Dagster Integration:
Dagster + Pandera
Generate Dagster Types from Pandera dataframe schemas.
Installation
pip install dagster-pandera
Example
import random
import pandas as pd
import pandera as pa
from dagster_pandera import pandera_schema_to_dagster_type
from pandera.typing import Series
from dagster import asset
APPLE_STOCK_PRICES = {
"name": ["AAPL", "AAPL", "AAPL", "AAPL", "AAPL"],
"date": ["2018-01-22", "2018-01-23", "2018-01-24", "2018-01-25", "2018-01-26"],
"open": [177.3, 177.3, 177.25, 174.50, 172.0],
"close": [177.0, 177.04, 174.22, 171.11, 171.51],
}
class StockPrices(pa.SchemaModel):
"""Open/close prices for one or more stocks by day."""

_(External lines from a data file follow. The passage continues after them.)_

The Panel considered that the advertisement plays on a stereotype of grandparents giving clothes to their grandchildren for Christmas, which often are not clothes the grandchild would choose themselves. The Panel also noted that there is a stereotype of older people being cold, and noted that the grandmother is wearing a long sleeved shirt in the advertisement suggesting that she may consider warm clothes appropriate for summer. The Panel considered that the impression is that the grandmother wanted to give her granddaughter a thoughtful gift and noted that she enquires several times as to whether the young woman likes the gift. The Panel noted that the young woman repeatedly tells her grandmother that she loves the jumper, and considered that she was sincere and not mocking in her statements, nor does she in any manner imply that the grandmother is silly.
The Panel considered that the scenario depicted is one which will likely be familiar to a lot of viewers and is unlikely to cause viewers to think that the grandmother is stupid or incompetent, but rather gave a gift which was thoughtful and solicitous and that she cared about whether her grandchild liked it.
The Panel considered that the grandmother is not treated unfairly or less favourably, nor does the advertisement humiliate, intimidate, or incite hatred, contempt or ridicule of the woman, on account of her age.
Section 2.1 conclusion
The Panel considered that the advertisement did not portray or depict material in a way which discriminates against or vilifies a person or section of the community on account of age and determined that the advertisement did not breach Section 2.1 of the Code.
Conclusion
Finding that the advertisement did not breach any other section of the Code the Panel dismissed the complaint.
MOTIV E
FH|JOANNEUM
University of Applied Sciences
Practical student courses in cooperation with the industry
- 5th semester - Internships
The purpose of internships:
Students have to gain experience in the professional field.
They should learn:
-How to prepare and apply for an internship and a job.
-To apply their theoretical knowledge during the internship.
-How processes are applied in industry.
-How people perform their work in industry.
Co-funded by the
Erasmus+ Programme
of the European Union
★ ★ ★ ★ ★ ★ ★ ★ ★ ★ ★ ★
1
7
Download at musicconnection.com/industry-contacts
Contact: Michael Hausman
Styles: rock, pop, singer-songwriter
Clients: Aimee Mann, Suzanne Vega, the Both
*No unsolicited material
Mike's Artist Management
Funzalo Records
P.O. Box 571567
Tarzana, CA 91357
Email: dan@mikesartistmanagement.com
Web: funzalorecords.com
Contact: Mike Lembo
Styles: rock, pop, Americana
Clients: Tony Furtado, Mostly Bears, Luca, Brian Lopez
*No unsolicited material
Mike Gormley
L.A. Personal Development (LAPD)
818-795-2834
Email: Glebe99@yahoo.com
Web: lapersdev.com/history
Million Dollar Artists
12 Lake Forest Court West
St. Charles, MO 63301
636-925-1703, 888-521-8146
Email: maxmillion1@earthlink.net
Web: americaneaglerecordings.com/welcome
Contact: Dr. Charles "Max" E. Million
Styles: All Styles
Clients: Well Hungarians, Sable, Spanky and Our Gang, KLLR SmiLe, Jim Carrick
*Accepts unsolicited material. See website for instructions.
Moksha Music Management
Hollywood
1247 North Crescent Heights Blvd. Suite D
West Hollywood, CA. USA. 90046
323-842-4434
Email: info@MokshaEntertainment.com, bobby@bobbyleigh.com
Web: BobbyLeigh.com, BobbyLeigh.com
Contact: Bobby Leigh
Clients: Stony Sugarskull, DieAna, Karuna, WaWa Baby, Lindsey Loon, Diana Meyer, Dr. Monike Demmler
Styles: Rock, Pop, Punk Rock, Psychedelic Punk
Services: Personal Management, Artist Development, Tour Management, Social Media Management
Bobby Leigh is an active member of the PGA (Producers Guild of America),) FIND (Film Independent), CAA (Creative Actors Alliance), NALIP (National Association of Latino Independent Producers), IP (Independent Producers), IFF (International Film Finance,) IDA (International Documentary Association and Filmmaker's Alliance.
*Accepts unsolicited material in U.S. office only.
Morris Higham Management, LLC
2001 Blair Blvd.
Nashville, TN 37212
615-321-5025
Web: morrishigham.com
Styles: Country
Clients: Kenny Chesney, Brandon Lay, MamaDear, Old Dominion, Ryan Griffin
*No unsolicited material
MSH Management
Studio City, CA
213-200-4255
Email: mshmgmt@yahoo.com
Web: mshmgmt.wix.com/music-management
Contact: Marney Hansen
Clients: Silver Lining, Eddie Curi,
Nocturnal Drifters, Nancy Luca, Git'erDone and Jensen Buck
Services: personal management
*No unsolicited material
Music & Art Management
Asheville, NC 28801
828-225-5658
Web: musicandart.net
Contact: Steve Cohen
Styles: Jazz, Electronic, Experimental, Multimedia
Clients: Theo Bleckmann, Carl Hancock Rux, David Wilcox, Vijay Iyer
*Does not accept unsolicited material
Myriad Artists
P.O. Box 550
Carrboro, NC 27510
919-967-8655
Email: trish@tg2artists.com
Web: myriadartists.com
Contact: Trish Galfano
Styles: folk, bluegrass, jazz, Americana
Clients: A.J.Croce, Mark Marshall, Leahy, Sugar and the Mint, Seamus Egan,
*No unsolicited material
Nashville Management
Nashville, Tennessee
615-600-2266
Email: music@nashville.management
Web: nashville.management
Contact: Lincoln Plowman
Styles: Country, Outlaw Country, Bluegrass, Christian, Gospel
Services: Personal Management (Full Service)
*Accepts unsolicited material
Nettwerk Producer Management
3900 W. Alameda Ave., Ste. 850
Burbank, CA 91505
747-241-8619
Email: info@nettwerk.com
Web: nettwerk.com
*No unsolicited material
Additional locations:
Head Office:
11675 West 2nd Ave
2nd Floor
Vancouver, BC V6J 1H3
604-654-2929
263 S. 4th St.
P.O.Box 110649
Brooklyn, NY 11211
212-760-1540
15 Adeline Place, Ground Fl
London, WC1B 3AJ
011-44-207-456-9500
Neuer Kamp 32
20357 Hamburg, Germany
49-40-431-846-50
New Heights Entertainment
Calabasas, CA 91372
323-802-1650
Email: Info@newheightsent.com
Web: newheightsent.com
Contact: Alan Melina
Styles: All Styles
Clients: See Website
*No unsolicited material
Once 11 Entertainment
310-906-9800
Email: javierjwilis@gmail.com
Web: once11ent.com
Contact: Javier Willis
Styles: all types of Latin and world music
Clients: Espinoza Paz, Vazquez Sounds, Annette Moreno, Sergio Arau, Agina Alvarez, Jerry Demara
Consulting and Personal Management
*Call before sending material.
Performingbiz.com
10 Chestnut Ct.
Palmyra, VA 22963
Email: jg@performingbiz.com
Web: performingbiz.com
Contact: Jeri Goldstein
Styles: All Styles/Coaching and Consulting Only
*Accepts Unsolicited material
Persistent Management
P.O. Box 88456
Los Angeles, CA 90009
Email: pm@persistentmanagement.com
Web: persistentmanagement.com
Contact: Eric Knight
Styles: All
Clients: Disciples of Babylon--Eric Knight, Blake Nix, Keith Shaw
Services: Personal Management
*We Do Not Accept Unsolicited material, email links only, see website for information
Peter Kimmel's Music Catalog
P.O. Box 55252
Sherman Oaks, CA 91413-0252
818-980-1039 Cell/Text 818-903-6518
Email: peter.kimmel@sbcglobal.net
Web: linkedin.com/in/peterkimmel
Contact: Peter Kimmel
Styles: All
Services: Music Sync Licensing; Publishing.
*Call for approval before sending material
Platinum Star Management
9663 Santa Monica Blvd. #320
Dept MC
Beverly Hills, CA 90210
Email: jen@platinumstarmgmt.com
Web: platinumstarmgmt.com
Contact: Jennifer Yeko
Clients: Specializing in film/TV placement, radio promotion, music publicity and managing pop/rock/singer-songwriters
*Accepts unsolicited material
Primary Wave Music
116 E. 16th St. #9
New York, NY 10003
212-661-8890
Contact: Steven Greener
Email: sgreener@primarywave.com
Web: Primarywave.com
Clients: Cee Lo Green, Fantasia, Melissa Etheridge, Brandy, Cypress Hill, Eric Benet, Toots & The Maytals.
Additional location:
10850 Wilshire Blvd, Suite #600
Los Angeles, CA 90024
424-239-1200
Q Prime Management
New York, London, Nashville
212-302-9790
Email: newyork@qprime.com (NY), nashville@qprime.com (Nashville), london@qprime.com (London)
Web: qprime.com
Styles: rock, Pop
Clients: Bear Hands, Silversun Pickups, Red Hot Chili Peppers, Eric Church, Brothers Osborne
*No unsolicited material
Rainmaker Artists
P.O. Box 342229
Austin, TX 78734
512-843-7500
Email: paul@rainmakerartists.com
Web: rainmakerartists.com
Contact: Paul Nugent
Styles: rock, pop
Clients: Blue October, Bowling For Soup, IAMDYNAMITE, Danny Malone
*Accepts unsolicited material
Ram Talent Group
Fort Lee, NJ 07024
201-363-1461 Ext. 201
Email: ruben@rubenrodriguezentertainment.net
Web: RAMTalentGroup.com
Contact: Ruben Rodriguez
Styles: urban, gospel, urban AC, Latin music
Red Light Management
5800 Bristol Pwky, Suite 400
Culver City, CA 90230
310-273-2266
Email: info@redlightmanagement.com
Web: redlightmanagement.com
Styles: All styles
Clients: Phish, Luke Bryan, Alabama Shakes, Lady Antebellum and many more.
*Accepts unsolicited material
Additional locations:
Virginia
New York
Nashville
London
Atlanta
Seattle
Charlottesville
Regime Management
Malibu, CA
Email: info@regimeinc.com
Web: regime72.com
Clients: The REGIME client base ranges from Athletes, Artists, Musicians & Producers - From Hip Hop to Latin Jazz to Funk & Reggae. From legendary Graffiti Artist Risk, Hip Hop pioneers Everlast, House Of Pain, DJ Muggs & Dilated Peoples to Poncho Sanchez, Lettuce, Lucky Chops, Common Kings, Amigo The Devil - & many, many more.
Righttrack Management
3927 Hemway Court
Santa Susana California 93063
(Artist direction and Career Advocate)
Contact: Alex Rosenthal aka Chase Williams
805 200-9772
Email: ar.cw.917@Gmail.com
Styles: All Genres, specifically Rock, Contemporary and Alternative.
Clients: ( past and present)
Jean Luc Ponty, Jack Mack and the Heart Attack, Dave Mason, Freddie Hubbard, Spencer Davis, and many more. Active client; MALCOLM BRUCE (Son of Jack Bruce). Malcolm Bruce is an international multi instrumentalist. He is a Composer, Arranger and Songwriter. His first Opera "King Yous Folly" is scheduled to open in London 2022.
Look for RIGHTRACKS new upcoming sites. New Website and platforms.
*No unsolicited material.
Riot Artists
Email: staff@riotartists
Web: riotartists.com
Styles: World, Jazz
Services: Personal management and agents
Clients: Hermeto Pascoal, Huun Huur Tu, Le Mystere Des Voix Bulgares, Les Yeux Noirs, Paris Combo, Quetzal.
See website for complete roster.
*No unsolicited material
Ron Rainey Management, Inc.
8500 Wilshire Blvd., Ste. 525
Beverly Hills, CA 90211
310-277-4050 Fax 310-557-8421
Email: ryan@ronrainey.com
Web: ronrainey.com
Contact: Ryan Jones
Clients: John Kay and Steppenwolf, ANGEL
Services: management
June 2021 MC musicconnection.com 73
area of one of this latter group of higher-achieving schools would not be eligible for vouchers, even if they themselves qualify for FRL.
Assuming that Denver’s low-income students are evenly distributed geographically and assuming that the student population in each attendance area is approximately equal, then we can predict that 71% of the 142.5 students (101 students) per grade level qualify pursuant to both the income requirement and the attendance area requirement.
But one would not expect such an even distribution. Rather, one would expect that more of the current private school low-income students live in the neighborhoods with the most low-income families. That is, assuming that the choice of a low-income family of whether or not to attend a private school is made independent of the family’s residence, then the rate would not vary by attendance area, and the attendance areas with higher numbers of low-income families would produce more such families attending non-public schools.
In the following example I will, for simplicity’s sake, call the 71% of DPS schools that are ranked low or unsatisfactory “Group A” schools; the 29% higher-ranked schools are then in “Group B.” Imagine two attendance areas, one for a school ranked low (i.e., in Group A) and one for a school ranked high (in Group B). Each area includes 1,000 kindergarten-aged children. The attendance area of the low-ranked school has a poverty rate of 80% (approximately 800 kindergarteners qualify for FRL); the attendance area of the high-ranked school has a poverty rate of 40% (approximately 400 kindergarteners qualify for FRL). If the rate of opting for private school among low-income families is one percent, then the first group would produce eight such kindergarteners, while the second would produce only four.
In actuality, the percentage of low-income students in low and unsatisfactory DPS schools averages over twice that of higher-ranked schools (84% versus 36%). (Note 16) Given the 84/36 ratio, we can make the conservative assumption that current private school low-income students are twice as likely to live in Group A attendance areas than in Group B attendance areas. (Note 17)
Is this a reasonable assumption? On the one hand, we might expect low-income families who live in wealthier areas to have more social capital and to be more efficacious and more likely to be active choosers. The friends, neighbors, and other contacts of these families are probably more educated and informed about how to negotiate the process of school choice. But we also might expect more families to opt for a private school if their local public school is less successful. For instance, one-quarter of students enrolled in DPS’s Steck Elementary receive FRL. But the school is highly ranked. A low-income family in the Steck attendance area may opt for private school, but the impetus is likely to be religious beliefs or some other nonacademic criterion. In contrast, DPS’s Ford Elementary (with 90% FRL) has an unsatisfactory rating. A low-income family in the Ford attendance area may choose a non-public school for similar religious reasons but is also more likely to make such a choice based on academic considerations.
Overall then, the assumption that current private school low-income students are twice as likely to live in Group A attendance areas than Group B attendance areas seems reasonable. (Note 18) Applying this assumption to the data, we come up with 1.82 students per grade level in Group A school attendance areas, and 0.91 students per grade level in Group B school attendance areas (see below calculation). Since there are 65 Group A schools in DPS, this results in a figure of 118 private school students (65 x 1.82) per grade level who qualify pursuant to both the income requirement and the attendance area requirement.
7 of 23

name: Series[str] = pa.Field(description="Ticker symbol of stock")
date: Series[str] = pa.Field(description="Date of prices")
open: Series[float] = pa.Field(ge=0, description="Price at market open")
close: Series[float] = pa.Field(ge=0, description="Price at market close")
@asset(dagster_type=pandera_schema_to_dagster_type(StockPrices))
def apple_stock_prices_dirty():
prices = pd.DataFrame(APPLE_STOCK_PRICES)
i = random.choice(prices.index)
prices.loc[i, "open"] = pd.NA
prices.loc[i, "close"] = pd.NA
return prices
About Pandera
Pandera is a statistical data testing toolkit, and a data validation library for scientists, engineers, and analysts seeking correctness.
About this integration
The dagster-pandera
integration library provides an API for generating Dagster Types from Pandera dataframe schemas.
Like all Dagster types, dagster-pandera-generated types can be used to annotate op inputs and outputs. This provides runtime type-checking with rich error reporting and allows Dagit to display information about a dataframe's structure.